Re: [gentoo-dev] supporting static-libs

2012-08-28 Thread Diego Elio Pettenò
On 28/08/2012 15:36, Mart Raudsepp wrote:
 static-libs is for installing static libraries IN ADDITION to shared
 libraries, not instead.
 USE=static is for what you have in mind there.

PE is not the same as ELF so on Windows you either build one or the
other for a number of reasons.

Now on a different note, this is not even what USE=static is for — but
that's way behind what we were discussing before.

-- 
Diego Elio Pettenò — Flameeyes
flamee...@flameeyes.eu — http://blog.flameeyes.eu/



Re: [gentoo-dev] supporting static-libs

2012-08-27 Thread Diego Elio Pettenò
On 27/08/2012 17:15, hasufell wrote:
 Is there a reason not to support static-libs in an ebuild if the package
 supports it?

Most libtool software supports static-libs, because libtool let you
build them, _but_ it might not be test or might not even work.
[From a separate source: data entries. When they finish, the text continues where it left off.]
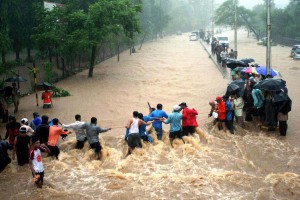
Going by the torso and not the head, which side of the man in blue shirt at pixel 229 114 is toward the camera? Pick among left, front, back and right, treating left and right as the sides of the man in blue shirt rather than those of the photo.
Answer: left

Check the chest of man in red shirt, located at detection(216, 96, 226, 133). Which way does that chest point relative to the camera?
to the viewer's left

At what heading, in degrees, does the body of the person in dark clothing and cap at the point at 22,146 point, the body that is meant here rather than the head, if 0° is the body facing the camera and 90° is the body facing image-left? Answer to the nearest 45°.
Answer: approximately 180°

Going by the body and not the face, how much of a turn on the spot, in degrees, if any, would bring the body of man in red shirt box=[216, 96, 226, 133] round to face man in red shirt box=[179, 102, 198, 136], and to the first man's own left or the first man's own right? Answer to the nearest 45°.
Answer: approximately 45° to the first man's own left

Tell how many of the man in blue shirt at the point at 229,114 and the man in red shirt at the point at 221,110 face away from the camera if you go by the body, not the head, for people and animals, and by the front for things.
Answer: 0

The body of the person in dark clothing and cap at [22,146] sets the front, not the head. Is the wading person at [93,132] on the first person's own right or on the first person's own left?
on the first person's own right
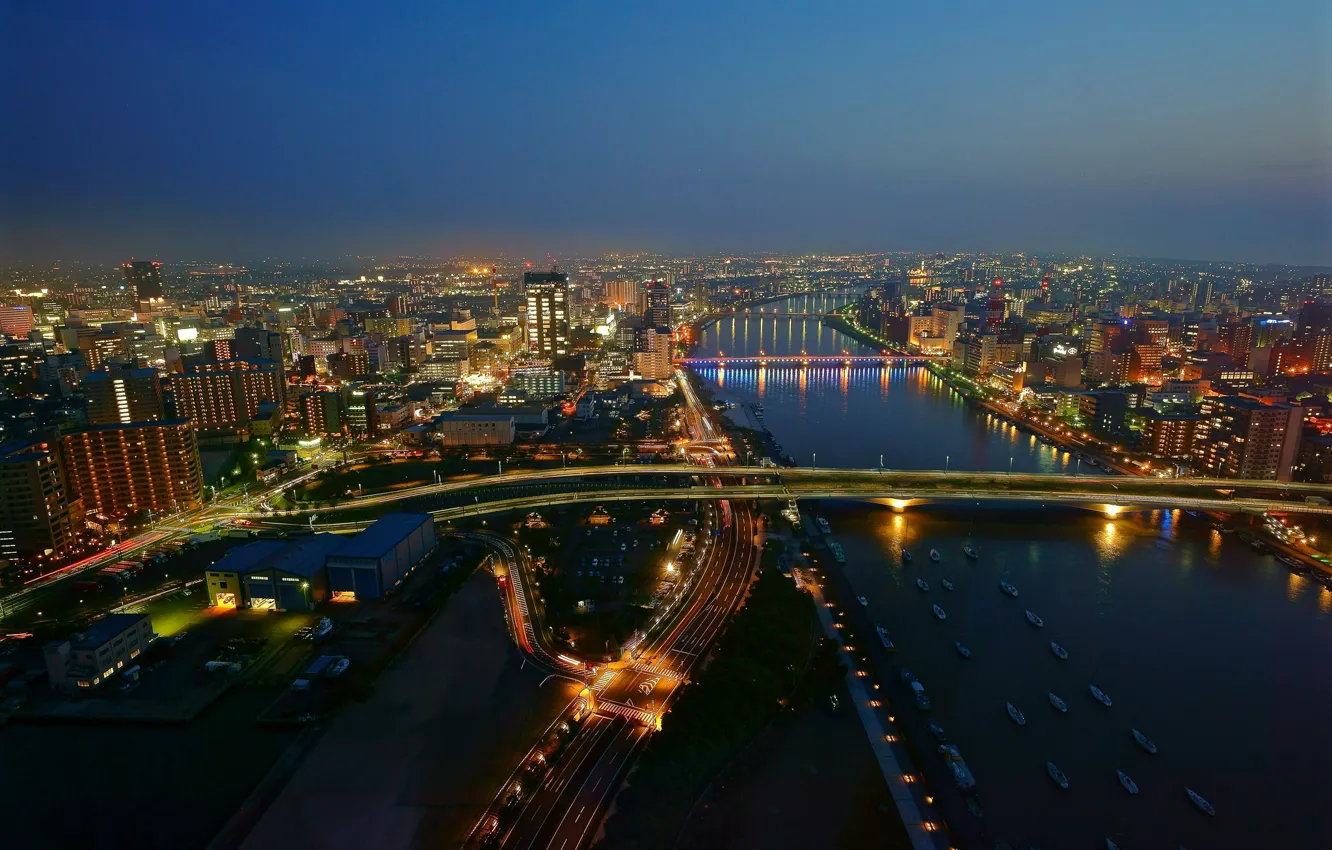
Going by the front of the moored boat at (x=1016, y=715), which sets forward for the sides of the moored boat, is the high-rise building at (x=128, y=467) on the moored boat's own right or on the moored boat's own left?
on the moored boat's own left

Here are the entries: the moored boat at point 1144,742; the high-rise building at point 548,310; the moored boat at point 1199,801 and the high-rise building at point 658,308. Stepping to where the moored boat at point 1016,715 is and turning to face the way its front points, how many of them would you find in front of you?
2

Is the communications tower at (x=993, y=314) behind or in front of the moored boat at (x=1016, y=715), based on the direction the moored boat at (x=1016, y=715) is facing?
in front

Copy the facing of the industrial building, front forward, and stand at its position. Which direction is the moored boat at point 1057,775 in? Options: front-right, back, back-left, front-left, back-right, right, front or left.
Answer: front

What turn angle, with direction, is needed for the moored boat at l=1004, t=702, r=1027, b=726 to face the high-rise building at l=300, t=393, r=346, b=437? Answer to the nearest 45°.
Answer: approximately 45° to its left

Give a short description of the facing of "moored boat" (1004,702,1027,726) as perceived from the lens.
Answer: facing away from the viewer and to the left of the viewer

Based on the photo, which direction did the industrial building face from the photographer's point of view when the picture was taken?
facing the viewer and to the right of the viewer

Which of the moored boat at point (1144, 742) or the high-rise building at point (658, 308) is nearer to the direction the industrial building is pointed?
the moored boat

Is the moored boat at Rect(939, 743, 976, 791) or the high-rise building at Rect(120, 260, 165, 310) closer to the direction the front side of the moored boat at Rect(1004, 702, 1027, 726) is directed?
the high-rise building

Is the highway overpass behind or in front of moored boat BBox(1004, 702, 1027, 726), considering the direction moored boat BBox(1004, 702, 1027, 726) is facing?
in front

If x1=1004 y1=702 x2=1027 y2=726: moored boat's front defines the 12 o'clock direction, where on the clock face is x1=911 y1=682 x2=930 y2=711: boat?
The boat is roughly at 10 o'clock from the moored boat.
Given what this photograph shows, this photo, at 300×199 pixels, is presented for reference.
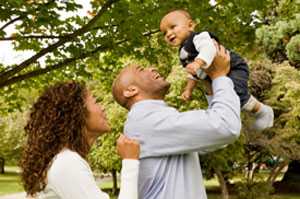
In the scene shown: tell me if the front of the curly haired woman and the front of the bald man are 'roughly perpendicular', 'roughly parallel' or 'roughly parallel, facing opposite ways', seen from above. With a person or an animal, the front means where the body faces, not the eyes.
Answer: roughly parallel

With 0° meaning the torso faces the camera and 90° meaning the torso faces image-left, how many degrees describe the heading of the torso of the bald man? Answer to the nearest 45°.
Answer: approximately 270°

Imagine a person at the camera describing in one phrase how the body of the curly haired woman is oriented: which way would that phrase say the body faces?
to the viewer's right

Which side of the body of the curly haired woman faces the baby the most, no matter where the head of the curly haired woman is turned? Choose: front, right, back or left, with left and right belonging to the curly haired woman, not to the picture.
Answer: front

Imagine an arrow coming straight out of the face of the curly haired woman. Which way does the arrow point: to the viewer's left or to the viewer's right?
to the viewer's right

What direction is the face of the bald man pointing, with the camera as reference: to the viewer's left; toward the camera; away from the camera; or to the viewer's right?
to the viewer's right

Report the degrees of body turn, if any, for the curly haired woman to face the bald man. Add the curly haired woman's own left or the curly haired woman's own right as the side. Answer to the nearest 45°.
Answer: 0° — they already face them

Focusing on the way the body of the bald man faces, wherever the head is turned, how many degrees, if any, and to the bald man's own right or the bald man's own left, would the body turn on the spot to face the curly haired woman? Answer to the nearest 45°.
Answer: approximately 180°
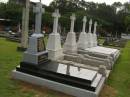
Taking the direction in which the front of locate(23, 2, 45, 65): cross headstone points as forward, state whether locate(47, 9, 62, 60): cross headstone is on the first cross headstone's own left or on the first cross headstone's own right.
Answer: on the first cross headstone's own left
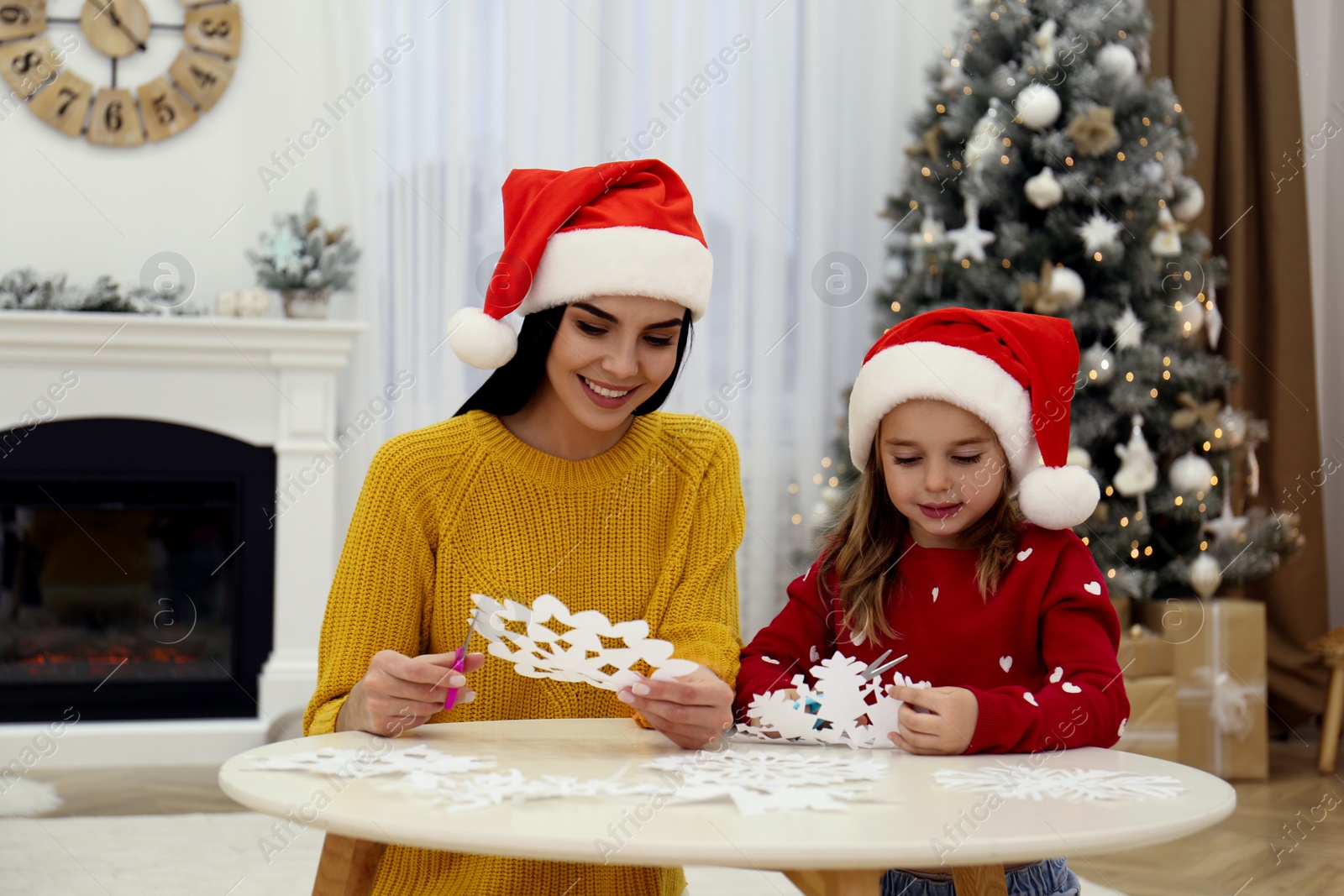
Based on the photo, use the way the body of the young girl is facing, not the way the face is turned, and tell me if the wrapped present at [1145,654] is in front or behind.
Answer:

One example is software that relies on plug-ins, such as xine-lib. or
stuff that links to gmodule. Having static libraries there is
technically possible, but if you do you have a bag full of problems and
nothing else.

 It seems some developers don't care about this option. What's the gentoo
 policy on this? Isn't this actually a bug?

I honestly don't usually put static-libs just because — if a case can
be made about static libs to be useful, I'm always open to add an USE
flag, but because I can is not an option for me.

-- 
Diego Elio Pettenò — Flameeyes
flamee...@flameeyes.eu — http://blog.flameeyes.eu/



Re: [gentoo-dev] supporting static-libs

2012-08-27 Thread Alexandre Rostovtsev
On Tue, 2012-08-28 at 02:15 +0200, hasufell wrote:
 Is there a reason not to support static-libs in an ebuild if the package
 supports it?
 
 It seems some developers don't care about this option. What's the gentoo
 policy on this? Isn't this actually a bug?

For example, static linking is disabled in gtk+, pango, and gdk-pixbuf
because they heavily rely on plugin loading. And anything that links to
gtk+ should not be using static linking unless it wants to crash a lot.